The mandate to engage with audiences is less a function of Badgley’s background than it is a function of our time. In 2019 no performance happens in a vacuum, so not only do you have to get thee a man who can act the role of the villain, he also has to be able to navigate the discussion around the project without attracting the wrong kind of attention. In college admissions parlance, you now have to cast “the whole person.”

As a whole person, then, there are few parallels between Badgley and Joe beyond a brooding je ne sais quoi.

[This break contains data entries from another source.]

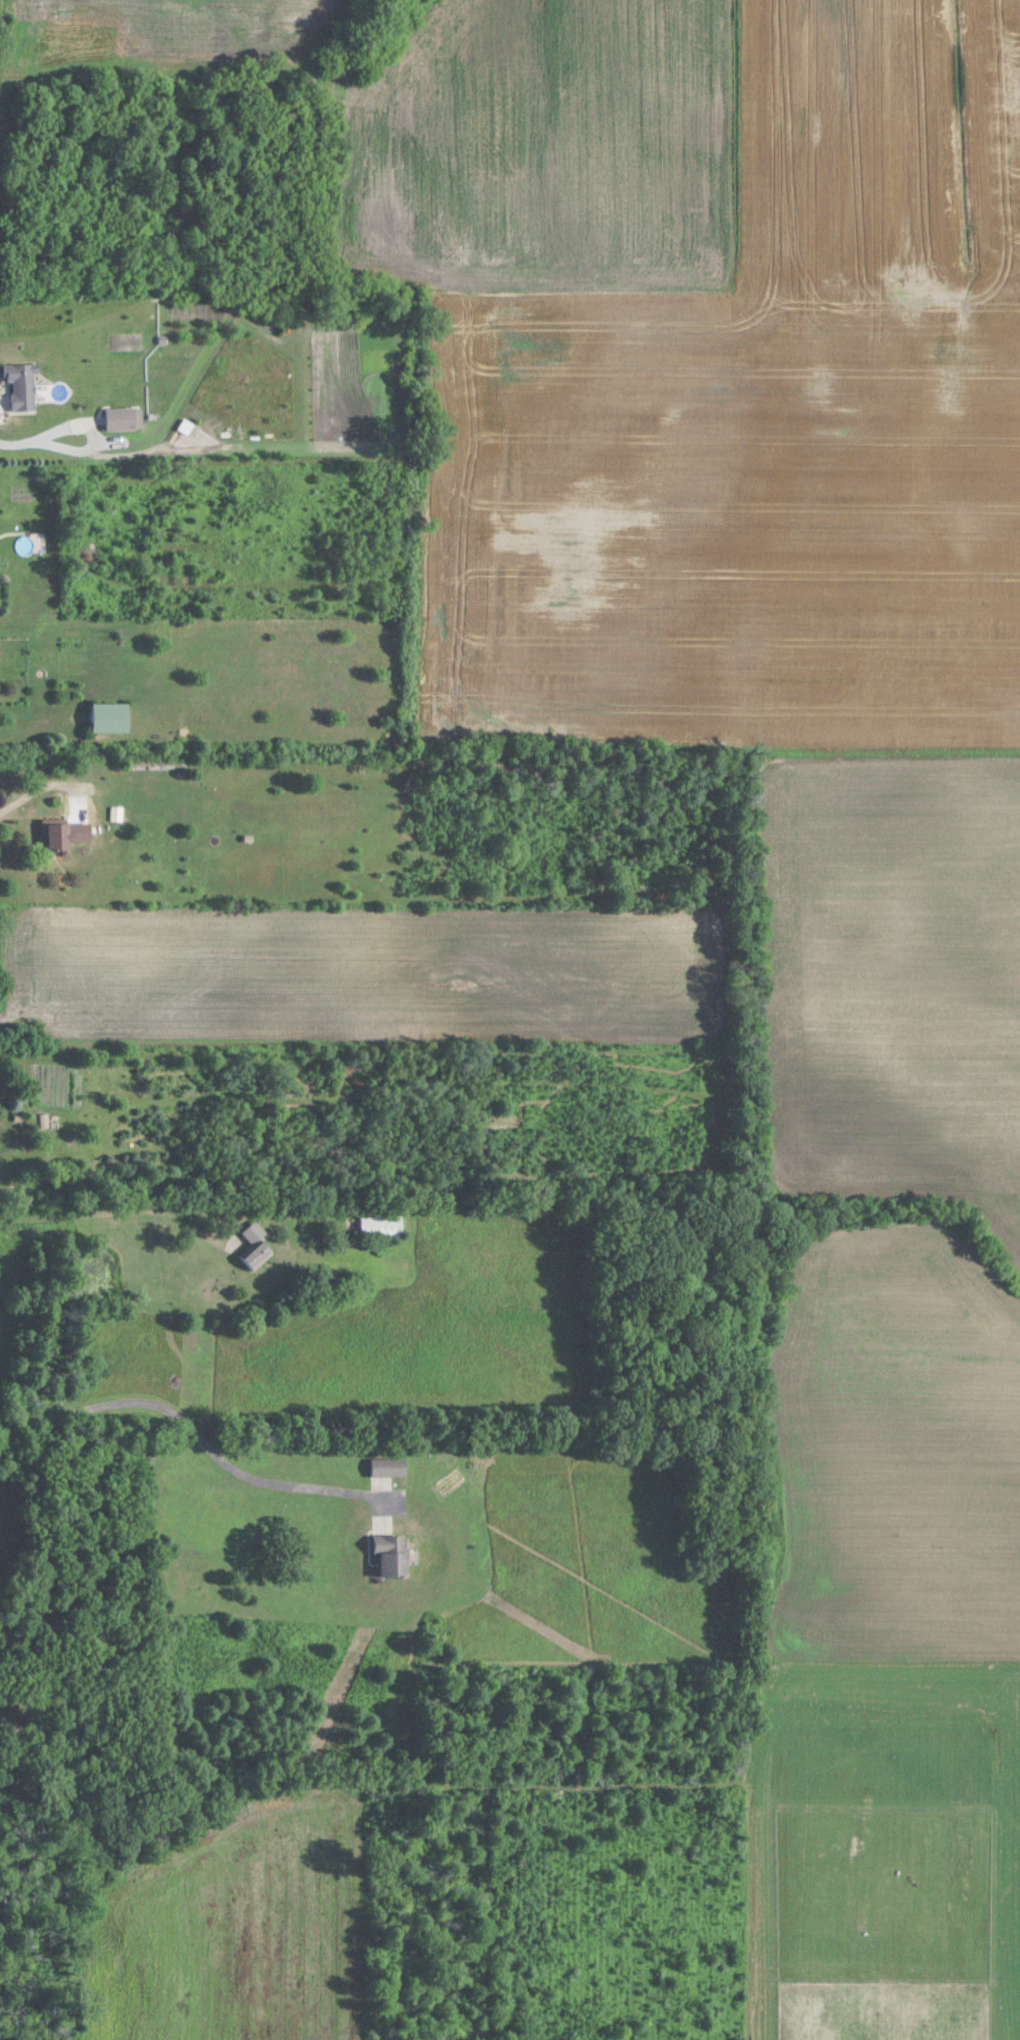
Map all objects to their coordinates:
building: (24, 385)
building: (124, 419)
building: (112, 717)
road: (37, 788)
building: (64, 836)
building: (382, 1226)
building: (258, 1244)
road: (193, 1445)
building: (389, 1466)
building: (394, 1554)

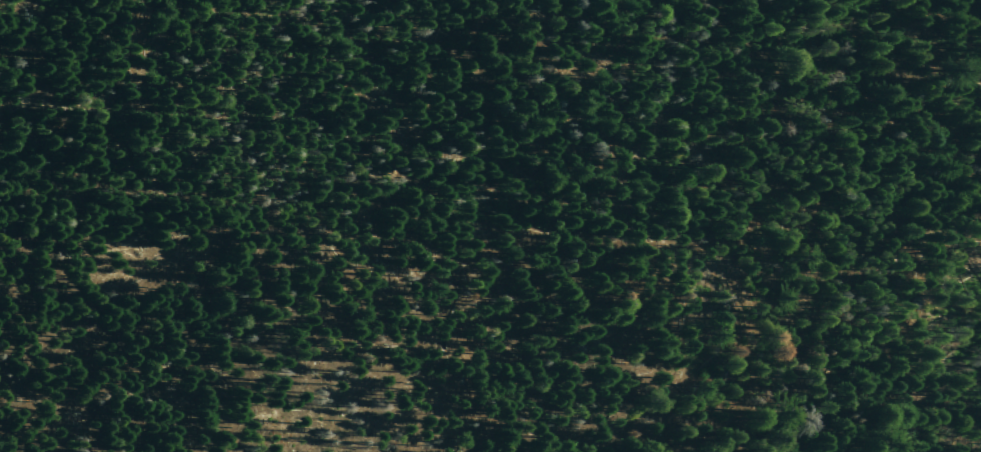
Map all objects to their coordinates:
road: (919, 395)
road: (684, 438)

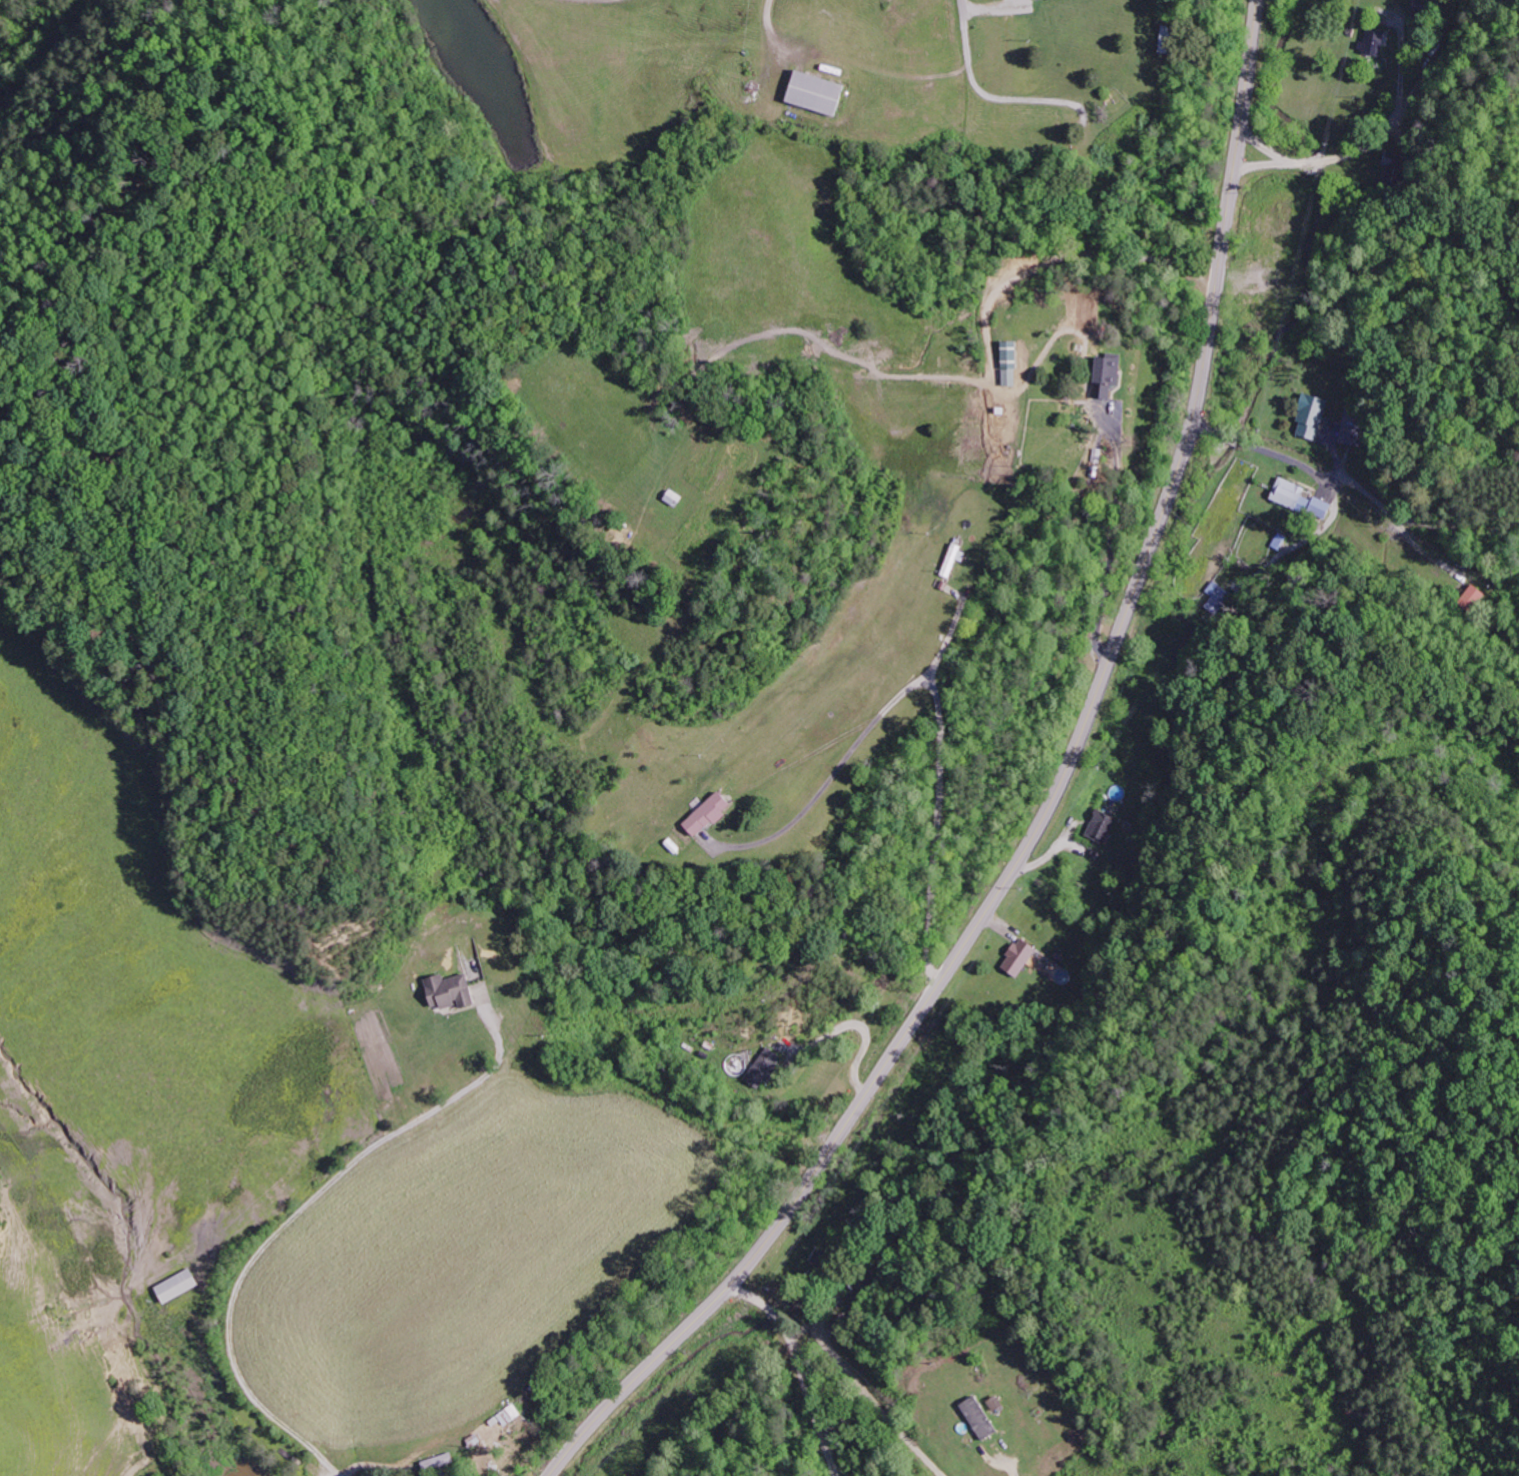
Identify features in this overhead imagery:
building: (1372, 41)
building: (810, 93)
road: (1073, 262)
building: (1013, 362)
building: (1108, 374)
building: (1314, 416)
building: (1294, 494)
building: (1217, 596)
road: (1050, 806)
building: (714, 814)
building: (1104, 826)
building: (1023, 956)
building: (454, 991)
building: (767, 1067)
building: (182, 1286)
building: (513, 1415)
building: (983, 1418)
building: (442, 1462)

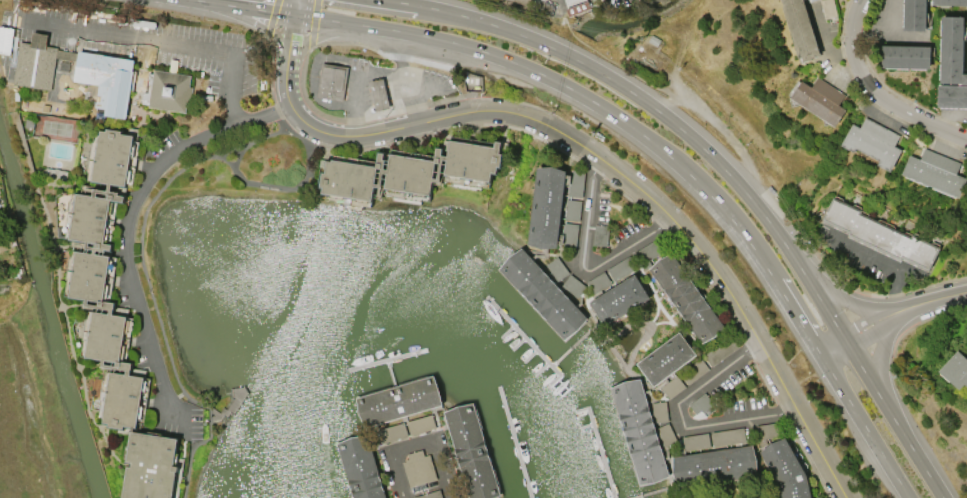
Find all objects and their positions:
road: (197, 0)
road: (400, 2)
building: (950, 2)
road: (564, 3)
parking lot: (561, 5)
road: (247, 8)
road: (296, 8)
building: (915, 15)
traffic signals: (294, 16)
road: (345, 24)
building: (801, 29)
road: (291, 36)
road: (157, 43)
building: (953, 50)
road: (398, 54)
building: (905, 57)
road: (826, 59)
road: (367, 71)
building: (103, 76)
road: (286, 81)
building: (333, 81)
gas station: (370, 86)
road: (875, 91)
building: (379, 94)
building: (952, 95)
building: (821, 100)
road: (614, 114)
road: (670, 117)
road: (873, 119)
road: (345, 134)
building: (875, 142)
road: (238, 156)
building: (410, 171)
building: (936, 172)
road: (282, 187)
building: (547, 202)
road: (128, 217)
road: (683, 229)
building: (881, 234)
road: (880, 262)
road: (582, 264)
road: (146, 278)
building: (543, 290)
pier: (541, 295)
building: (686, 295)
building: (619, 296)
road: (841, 297)
road: (932, 298)
road: (869, 316)
road: (799, 317)
building: (117, 325)
road: (876, 328)
pier: (524, 335)
road: (846, 338)
road: (832, 343)
pier: (571, 344)
road: (836, 349)
building: (667, 355)
road: (878, 357)
pier: (388, 358)
building: (956, 369)
pier: (390, 370)
pier: (397, 393)
building: (398, 397)
building: (717, 401)
parking lot: (717, 401)
road: (898, 420)
road: (682, 422)
road: (866, 426)
building: (639, 428)
pier: (632, 432)
pier: (512, 442)
road: (416, 445)
building: (471, 450)
pier: (601, 452)
building: (714, 463)
pier: (355, 465)
building: (361, 466)
building: (418, 467)
building: (787, 468)
pier: (647, 491)
building: (430, 495)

His insights into the dating side of You, for instance, are limited. “I know this might sound absurd, but since I’ve been famous”—he gives a quick eye-roll—"I believe I’ve only been on two dates that would be considered a ‘first date.’ It's not the way I've ever really engaged in terms of romantic relationships. I'm quite monogamous. Thoroughly monogamous.”

Badgley has approached the discourse around You with curiosity rather than authority, direct messaging with fans (in a “noble” way, not a creepy way) to better understand what was capturing their attention. “I feel like I’m learning something new about You every day, to be honest,” he says. “Part of that is a testament to the show. And part of it is: If you’re actually thinking about something, and if something is a conversation, rather than just calling it a conversation, it’s ongoing.”

If you’re going to make television that starts a conversation about creepy men, you’re going to have to find someone to play the creepy man. For that, you want the chronic overthinker. When Badgley was fretting about whether to take the role, he discussed his concerns about an accidental martyrdom on the bad man altar with You creators Sera Gamble and Greg Berlanti. He also talked it over at length with his wife, Domino Kirke. Kirke encouraged him to do it. “She understood where I was coming from, but I think she thought, ‘If you’re thinking like this, then it’s good to have somebody responsible in that role,’” he recalls. It’s a nerve-wracking responsibility, but one that he’s embraced. “Someone has to represent the villain, and I think maybe, suddenly, that’s me.”